• Great Self-Study Conversation Technique: Not an Oxymoron

transcribing

Self-study conversation technique

When I was living in Japan and in Africa, I occasionally met a non-native English speaker who spoke almost fluent English with clear pronunciation, natural intonation and mature vocabulary and had great listening skills.  Naturally, I assumed that they must have spent time in an English-speaking country or had English-speaking friends or a tutor, but all of them told me that they had never left their country and had little contact with English speakers.  However, I soon learned that all of them had one thing in common: each of them had developed their oral skills through one fairly simple technique.

The technique involved taking a recording in English and transcribing it.  However, there were some informal “rules” that they all had discovered on their own.

1) The recordings could be a monolog or dialog, but they tried to avoid speakers who used a lot of slang or spoke too fast.

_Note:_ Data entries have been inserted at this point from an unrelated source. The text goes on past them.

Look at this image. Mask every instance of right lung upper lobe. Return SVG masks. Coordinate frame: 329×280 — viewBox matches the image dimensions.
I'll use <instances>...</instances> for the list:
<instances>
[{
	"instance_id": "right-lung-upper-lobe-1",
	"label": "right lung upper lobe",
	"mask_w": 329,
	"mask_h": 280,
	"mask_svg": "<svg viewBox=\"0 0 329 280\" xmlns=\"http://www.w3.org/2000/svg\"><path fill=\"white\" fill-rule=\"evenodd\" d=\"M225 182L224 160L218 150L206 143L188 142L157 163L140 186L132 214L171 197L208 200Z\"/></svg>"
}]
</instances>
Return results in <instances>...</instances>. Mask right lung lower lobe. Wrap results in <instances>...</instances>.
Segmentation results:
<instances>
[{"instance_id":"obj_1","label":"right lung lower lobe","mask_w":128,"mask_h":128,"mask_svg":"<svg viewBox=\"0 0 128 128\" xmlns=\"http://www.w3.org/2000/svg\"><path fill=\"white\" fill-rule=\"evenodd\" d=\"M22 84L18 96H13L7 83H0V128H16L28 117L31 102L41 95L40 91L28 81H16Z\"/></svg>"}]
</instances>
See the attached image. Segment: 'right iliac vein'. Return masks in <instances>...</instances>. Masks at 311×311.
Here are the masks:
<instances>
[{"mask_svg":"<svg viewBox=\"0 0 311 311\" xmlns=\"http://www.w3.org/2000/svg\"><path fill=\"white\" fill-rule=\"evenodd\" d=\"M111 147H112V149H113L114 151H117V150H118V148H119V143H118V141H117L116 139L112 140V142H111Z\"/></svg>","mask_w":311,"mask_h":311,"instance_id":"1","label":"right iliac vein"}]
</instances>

2) It was important that they actually wrote down as much as they could understand.  According to them, just listening to a recording or watching a movie with English subtitles had little positive effect on their skill development.

3) As they were listening, they would frequently stop the recording in order to transcribe what they heard.  If there were words that they couldn’t understand or hear clearly, they just skipped those in their transcription.

4) They tried to do this consistently but the amount of time varied from 20 minutes a day to an hour four or five times a week.

Some of them found an interesting side benefit from this technique.  If there was a word or sentence in the recording that they couldn’t quite understand, when they had a chance they asked a native-speaker to help them with just those parts.  They found that this was a good way to meet native-speakers.  In fact, one of them met his American girlfriend this way.

Even though I am now teaching in the U.S. where my students are surrounded by native speakers, many of them are still hesitant to interact with Americans because they feel their oral skills are too weak.  They are worried that they won’t be able to keep up the conversation or that the American interlocutor will soon get tired of speaking “special English” with them.  So even here in the U.S., I’ve shared this technique with my students.  And the results have been quite impressive.